New classes defined by operators during the AL cycles are more robustly be integrated soon after their first appearance. For all tested methods, stability of the classifiers on the older, already established classes is high. Furthermore, RF and EFC both are quite insensitive to different sizes of the AL buffer, providing a wide parametrization range to choose from, following the operator’s convenience. In summary, RF is preferable to EFC in terms of predictive performance, but in our current implementation, they are operating in re-training mode with increasing sample sizes (as they use all the training samples seen so far), thus expected to slow down over time. In contrast to this, EFCs always assure an update of their structure and parameters in constant time, as operating in single-pass, incremental manner.

Future work includes the integration and assessment of an online version of RF where we expect faster results in addition to a reduction of required memory. So far, our proposed implementation always needs to store the full training base, including the initial training set and all samples that were selected by an AL query strategy. Online implementations would overcome this issue. Additionally, a detailed analysis of the computational effort of RF in comparison to EFC would allow a new dimension to compare these two approaches.
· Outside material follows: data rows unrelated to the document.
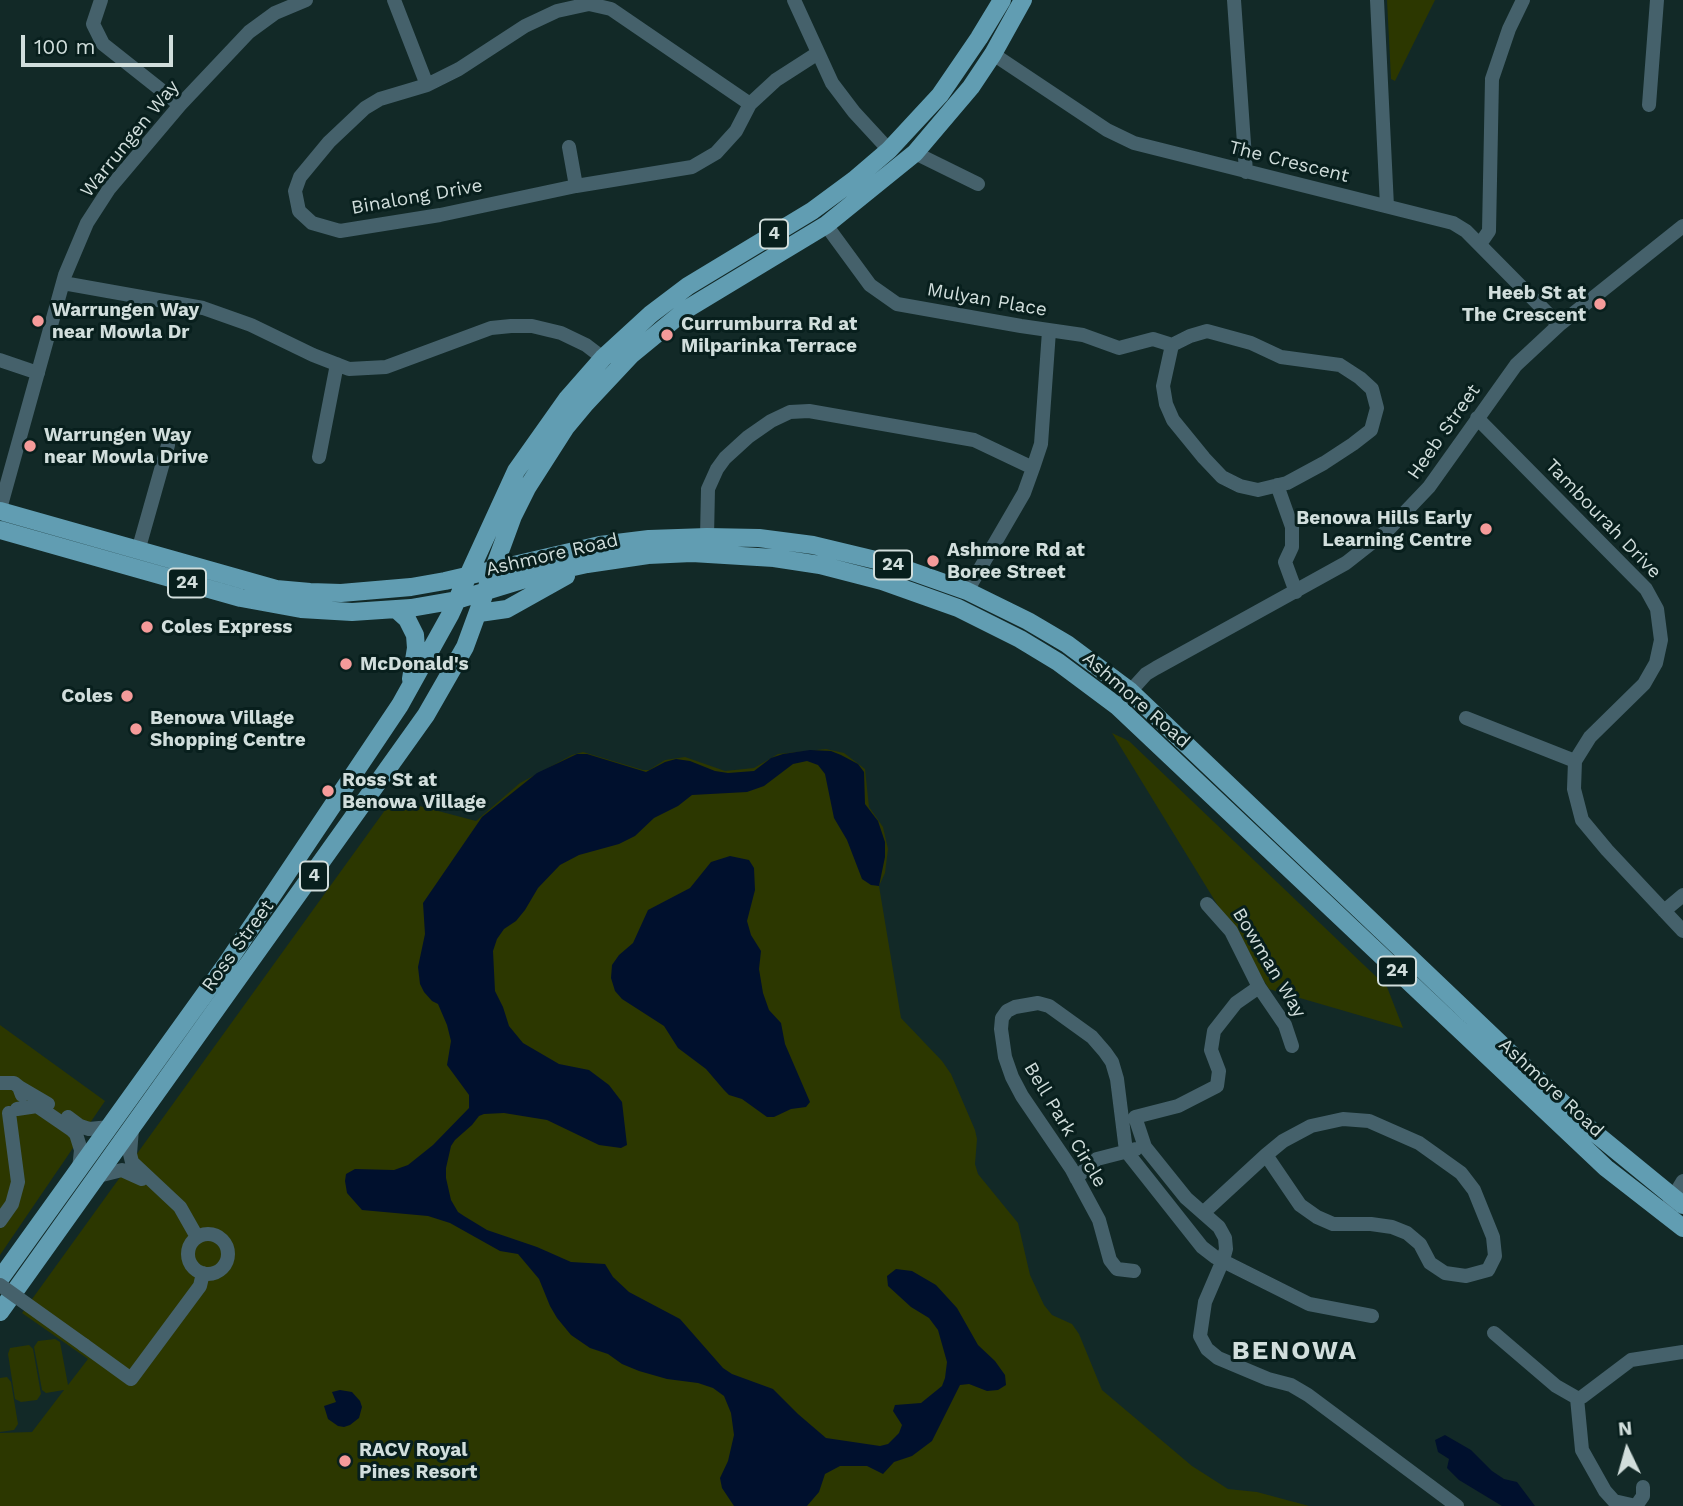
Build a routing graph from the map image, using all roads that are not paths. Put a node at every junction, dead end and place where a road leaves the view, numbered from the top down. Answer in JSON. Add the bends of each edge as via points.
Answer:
{"nodes":[{"id":1,"x":101,"y":0,"type":"edge"},
{"id":2,"x":394,"y":0,"type":"edge"},
{"id":3,"x":1002,"y":0,"type":"edge"},
{"id":4,"x":1023,"y":0,"type":"edge"},
{"id":5,"x":1234,"y":0,"type":"edge"},
{"id":6,"x":1377,"y":0,"type":"edge"},
{"id":7,"x":1523,"y":0,"type":"edge"},
{"id":8,"x":1657,"y":0,"type":"edge"},
{"id":9,"x":301,"y":1,"type":"edge"},
{"id":10,"x":800,"y":2,"type":"edge"},
{"id":11,"x":818,"y":53,"type":"junction"},
{"id":12,"x":993,"y":54,"type":"junction"},
{"id":13,"x":427,"y":85,"type":"junction"},
{"id":14,"x":750,"y":104,"type":"junction"},
{"id":15,"x":180,"y":105,"type":"junction"},
{"id":16,"x":1649,"y":105,"type":"dead end"},
{"id":17,"x":569,"y":147,"type":"dead end"},
{"id":18,"x":889,"y":150,"type":"junction"},
{"id":19,"x":915,"y":153,"type":"junction"},
{"id":20,"x":1246,"y":172,"type":"junction"},
{"id":21,"x":978,"y":184,"type":"dead end"},
{"id":22,"x":576,"y":186,"type":"junction"},
{"id":23,"x":1387,"y":206,"type":"junction"},
{"id":24,"x":827,"y":225,"type":"junction"},
{"id":25,"x":1683,"y":226,"type":"edge"},
{"id":26,"x":1480,"y":244,"type":"junction"},
{"id":27,"x":63,"y":283,"type":"junction"},
{"id":28,"x":1559,"y":325,"type":"junction"},
{"id":29,"x":1049,"y":331,"type":"junction"},
{"id":30,"x":1172,"y":345,"type":"junction"},
{"id":31,"x":603,"y":358,"type":"junction"},
{"id":32,"x":0,"y":360,"type":"edge"},
{"id":33,"x":337,"y":364,"type":"junction"},
{"id":34,"x":38,"y":373,"type":"junction"},
{"id":35,"x":1477,"y":418,"type":"junction"},
{"id":36,"x":168,"y":445,"type":"dead end"},
{"id":37,"x":319,"y":457,"type":"dead end"},
{"id":38,"x":1033,"y":468,"type":"junction"},
{"id":39,"x":1277,"y":485,"type":"junction"},
{"id":40,"x":0,"y":510,"type":"edge"},
{"id":41,"x":0,"y":530,"type":"edge"},
{"id":42,"x":707,"y":537,"type":"junction"},
{"id":43,"x":138,"y":551,"type":"junction"},
{"id":44,"x":587,"y":564,"type":"junction"},
{"id":45,"x":494,"y":570,"type":"junction"},
{"id":46,"x":468,"y":576,"type":"junction"},
{"id":47,"x":487,"y":591,"type":"junction"},
{"id":48,"x":967,"y":591,"type":"junction"},
{"id":49,"x":1296,"y":592,"type":"junction"},
{"id":50,"x":457,"y":600,"type":"junction"},
{"id":51,"x":397,"y":610,"type":"junction"},
{"id":52,"x":479,"y":614,"type":"junction"},
{"id":53,"x":410,"y":689,"type":"junction"},
{"id":54,"x":1130,"y":691,"type":"junction"},
{"id":55,"x":1116,"y":706,"type":"junction"},
{"id":56,"x":1466,"y":718,"type":"dead end"},
{"id":57,"x":1575,"y":761,"type":"junction"},
{"id":58,"x":1683,"y":895,"type":"edge"},
{"id":59,"x":1207,"y":904,"type":"dead end"},
{"id":60,"x":1664,"y":911,"type":"junction"},
{"id":61,"x":1683,"y":931,"type":"edge"},
{"id":62,"x":1259,"y":987,"type":"junction"},
{"id":63,"x":1292,"y":1046,"type":"dead end"},
{"id":64,"x":0,"y":1068,"type":"edge"},
{"id":65,"x":11,"y":1084,"type":"edge"},
{"id":66,"x":9,"y":1111,"type":"edge"},
{"id":67,"x":110,"y":1127,"type":"junction"},
{"id":68,"x":132,"y":1129,"type":"junction"},
{"id":69,"x":1145,"y":1147,"type":"junction"},
{"id":70,"x":1126,"y":1151,"type":"junction"},
{"id":71,"x":1266,"y":1155,"type":"junction"},
{"id":72,"x":78,"y":1170,"type":"junction"},
{"id":73,"x":98,"y":1176,"type":"junction"},
{"id":74,"x":1076,"y":1178,"type":"junction"},
{"id":75,"x":1683,"y":1181,"type":"edge"},
{"id":76,"x":167,"y":1194,"type":"junction"},
{"id":77,"x":1678,"y":1202,"type":"edge"},
{"id":78,"x":1203,"y":1213,"type":"junction"},
{"id":79,"x":1663,"y":1214,"type":"junction"},
{"id":80,"x":0,"y":1221,"type":"edge"},
{"id":81,"x":1683,"y":1228,"type":"edge"},
{"id":82,"x":197,"y":1237,"type":"junction"},
{"id":83,"x":1223,"y":1260,"type":"junction"},
{"id":84,"x":1134,"y":1271,"type":"dead end"},
{"id":85,"x":203,"y":1273,"type":"junction"},
{"id":86,"x":0,"y":1279,"type":"edge"},
{"id":87,"x":0,"y":1285,"type":"edge"},
{"id":88,"x":0,"y":1312,"type":"edge"},
{"id":89,"x":1372,"y":1316,"type":"dead end"},
{"id":90,"x":1494,"y":1333,"type":"dead end"},
{"id":91,"x":1683,"y":1352,"type":"edge"},
{"id":92,"x":1577,"y":1398,"type":"junction"},
{"id":93,"x":1643,"y":1487,"type":"dead end"},
{"id":94,"x":1457,"y":1506,"type":"edge"}],
"edges":[{"from":1,"to":15,"type":"street","via":[[93,24],[103,44]]},
{"from":2,"to":13,"type":"street"},
{"from":3,"to":18,"type":"main road","number":"4","via":[[947,86]]},
{"from":4,"to":12,"type":"main road","number":"4"},
{"from":5,"to":20,"type":"street"},
{"from":6,"to":23,"type":"street"},
{"from":7,"to":26,"type":"street","via":[[1492,79],[1489,231]]},
{"from":8,"to":16,"type":"street"},
{"from":9,"to":15,"type":"street","name":"Warrungen Way","via":[[249,32]]},
{"from":10,"to":11,"type":"street"},
{"from":11,"to":14,"type":"street","name":"Binalong Drive","via":[[776,80]]},
{"from":11,"to":18,"type":"street","via":[[832,83]]},
{"from":12,"to":19,"type":"main road","number":"4"},
{"from":12,"to":20,"type":"street","name":"The Crescent","via":[[1121,138]]},
{"from":13,"to":14,"type":"street","name":"Binalong Drive","via":[[525,26],[557,11],[589,4],[611,9]]},
{"from":13,"to":22,"type":"street","name":"Binalong Drive","via":[[380,99],[329,142],[300,177],[295,191],[299,211],[312,223],[340,231]]},
{"from":14,"to":22,"type":"street","name":"Binalong Drive","via":[[736,131],[716,153],[692,167]]},
{"from":15,"to":27,"type":"street","name":"Warrungen Way","via":[[109,189],[87,223]]},
{"from":17,"to":22,"type":"street"},
{"from":18,"to":31,"type":"main road","number":"4","via":[[812,211],[671,298]]},
{"from":19,"to":21,"type":"street"},
{"from":19,"to":24,"type":"main road","number":"4"},
{"from":20,"to":23,"type":"street","name":"The Crescent"},
{"from":23,"to":26,"type":"street","name":"The Crescent","via":[[1453,223]]},
{"from":24,"to":29,"type":"street","name":"Mulyan Place","via":[[870,285],[897,304]]},
{"from":24,"to":45,"type":"main road","number":"4","via":[[687,309],[616,370],[566,427],[527,488]]},
{"from":25,"to":28,"type":"street","name":"Heeb Street"},
{"from":26,"to":28,"type":"street","name":"The Crescent"},
{"from":27,"to":33,"type":"street","via":[[203,308]]},
{"from":27,"to":34,"type":"street","name":"Warrungen Way"},
{"from":28,"to":35,"type":"street","name":"Heeb Street","via":[[1517,365]]},
{"from":29,"to":30,"type":"street","name":"Mulyan Place","via":[[1083,335],[1119,348],[1153,339]]},
{"from":29,"to":38,"type":"street","via":[[1041,444]]},
{"from":30,"to":39,"type":"street","name":"Mulyan Place","via":[[1163,386],[1173,420],[1222,477],[1258,490]]},
{"from":30,"to":39,"type":"street","name":"Mulyan Place","via":[[1207,331],[1281,357],[1340,365],[1372,389],[1377,408],[1371,430],[1324,463]]},
{"from":31,"to":33,"type":"street","via":[[561,333],[511,326],[491,328],[386,367],[349,369]]},
{"from":31,"to":46,"type":"main road","number":"4","via":[[559,409],[516,471]]},
{"from":32,"to":34,"type":"street"},
{"from":33,"to":37,"type":"street"},
{"from":34,"to":40,"type":"street","name":"Warrungen Way"},
{"from":35,"to":49,"type":"street","name":"Heeb Street","via":[[1404,516],[1346,562]]},
{"from":35,"to":57,"type":"street","name":"Tambourah Drive","via":[[1646,589],[1657,609],[1661,640],[1656,663],[1644,684],[1590,737]]},
{"from":36,"to":43,"type":"street"},
{"from":38,"to":42,"type":"street","via":[[974,440],[809,411],[790,412],[748,437],[717,468],[708,489]]},
{"from":38,"to":48,"type":"street","via":[[1024,493]]},
{"from":39,"to":49,"type":"street","via":[[1292,527],[1292,547],[1285,562]]},
{"from":40,"to":43,"type":"main road","name":"Ashmore Road","number":"24"},
{"from":41,"to":51,"type":"main road","name":"Ashmore Road","number":"24","via":[[258,602],[301,609]]},
{"from":42,"to":45,"type":"main road","name":"Ashmore Road","number":"24","via":[[615,543]]},
{"from":42,"to":48,"type":"main road","name":"Ashmore Road","number":"24","via":[[813,545],[888,563]]},
{"from":43,"to":46,"type":"main road","name":"Ashmore Road","number":"24","via":[[275,589],[310,592],[395,588]]},
{"from":44,"to":47,"type":"main road","name":"Ashmore Road","number":"24"},
{"from":44,"to":52,"type":"main road","via":[[507,609]]},
{"from":44,"to":55,"type":"main road","name":"Ashmore Road","number":"24","via":[[648,555],[726,554],[846,571],[958,608],[1020,639]]},
{"from":45,"to":46,"type":"main road","name":"Ashmore Road","number":"24"},
{"from":45,"to":47,"type":"main road","number":"4"},
{"from":46,"to":50,"type":"main road","number":"4"},
{"from":47,"to":50,"type":"main road","name":"Ashmore Road","number":"24"},
{"from":47,"to":52,"type":"main road","name":"Ross Street","number":"4"},
{"from":48,"to":54,"type":"main road","name":"Ashmore Road","number":"24","via":[[1067,644]]},
{"from":49,"to":54,"type":"street","name":"Heeb Street","via":[[1156,668]]},
{"from":50,"to":51,"type":"main road","name":"Ashmore Road","number":"24"},
{"from":50,"to":53,"type":"main road","name":"Ross Street","number":"4"},
{"from":51,"to":53,"type":"main road","via":[[415,638]]},
{"from":52,"to":68,"type":"main road","name":"Ross Street","number":"4","via":[[426,715]]},
{"from":53,"to":67,"type":"main road","name":"Ross Street","number":"4","via":[[227,963]]},
{"from":54,"to":55,"type":"street","name":"Heeb Street"},
{"from":54,"to":77,"type":"main road","name":"Ashmore Road","number":"24","via":[[1590,1129]]},
{"from":55,"to":79,"type":"main road","name":"Ashmore Road","number":"24","via":[[1606,1168]]},
{"from":56,"to":57,"type":"street"},
{"from":57,"to":60,"type":"street","via":[[1574,789],[1582,820]]},
{"from":58,"to":60,"type":"street"},
{"from":59,"to":62,"type":"street","name":"Bowman Way","via":[[1231,931]]},
{"from":60,"to":61,"type":"street"},
{"from":62,"to":63,"type":"street","name":"Bowman Way","via":[[1281,1018]]},
{"from":62,"to":69,"type":"street","via":[[1236,1003],[1214,1031],[1211,1050],[1219,1071],[1217,1086],[1178,1105],[1135,1117]]},
{"from":64,"to":65,"type":"street"},
{"from":65,"to":66,"type":"street","via":[[23,1098]]},
{"from":65,"to":67,"type":"street","via":[[80,1126]]},
{"from":66,"to":72,"type":"street","via":[[37,1106],[72,1130],[81,1150]]},
{"from":66,"to":80,"type":"street","via":[[18,1182],[12,1204]]},
{"from":67,"to":72,"type":"main road","name":"Ross Street","number":"4"},
{"from":68,"to":73,"type":"main road","name":"Ross Street","number":"4"},
{"from":68,"to":76,"type":"street","via":[[132,1162]]},
{"from":69,"to":70,"type":"street"},
{"from":69,"to":78,"type":"street"},
{"from":70,"to":74,"type":"street","via":[[1097,1159]]},
{"from":70,"to":74,"type":"street","name":"Bell Park Circle","via":[[1117,1079],[1105,1052],[1093,1037],[1049,1006],[1014,1007],[1002,1018],[1001,1029],[1012,1077]]},
{"from":70,"to":83,"type":"street","name":"Bell Park Circle","via":[[1202,1247]]},
{"from":71,"to":71,"type":"street","via":[[1311,1126],[1343,1119],[1369,1121],[1419,1143],[1461,1173],[1474,1190],[1493,1237],[1495,1256],[1488,1270],[1466,1276],[1445,1273],[1430,1263],[1420,1244],[1407,1233],[1371,1224],[1334,1224],[1317,1217],[1300,1205]]},
{"from":71,"to":78,"type":"street"},
{"from":72,"to":86,"type":"main road","name":"Ross Street","number":"4"},
{"from":73,"to":76,"type":"street","via":[[128,1171]]},
{"from":73,"to":88,"type":"main road","name":"Ross Street","number":"4"},
{"from":74,"to":84,"type":"street","name":"Bell Park Circle","via":[[1099,1220],[1110,1260],[1117,1269]]},
{"from":75,"to":77,"type":"street"},
{"from":76,"to":82,"type":"street"},
{"from":77,"to":79,"type":"street"},
{"from":78,"to":83,"type":"street","via":[[1225,1238]]},
{"from":79,"to":81,"type":"main road","name":"Ashmore Road","number":"24"},
{"from":82,"to":85,"type":"street","via":[[188,1256],[193,1267]]},
{"from":82,"to":85,"type":"street","via":[[215,1235],[227,1250],[222,1268]]},
{"from":83,"to":89,"type":"street","name":"Bell Park Circle","via":[[1309,1304]]},
{"from":83,"to":94,"type":"street","via":[[1201,1320],[1200,1336],[1207,1349],[1308,1395]]},
{"from":85,"to":87,"type":"street","bridge":true,"via":[[197,1289],[131,1379]]},
{"from":90,"to":92,"type":"street","via":[[1556,1386]]},
{"from":91,"to":92,"type":"street","via":[[1631,1360]]},
{"from":92,"to":93,"type":"street","via":[[1582,1450],[1605,1491],[1614,1501],[1636,1506]]}]}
Furthermore, so far our proposed framework only concentrates on handling the occurrence of new event classes in the data stream. It would be of high interest to expand this to detect drifts in the production system that may arise from possible changes in the production line. This would add a great benefit to the end user. Finally, using other data sets that also represent stream-based items to evaluate our framework is another possible next step.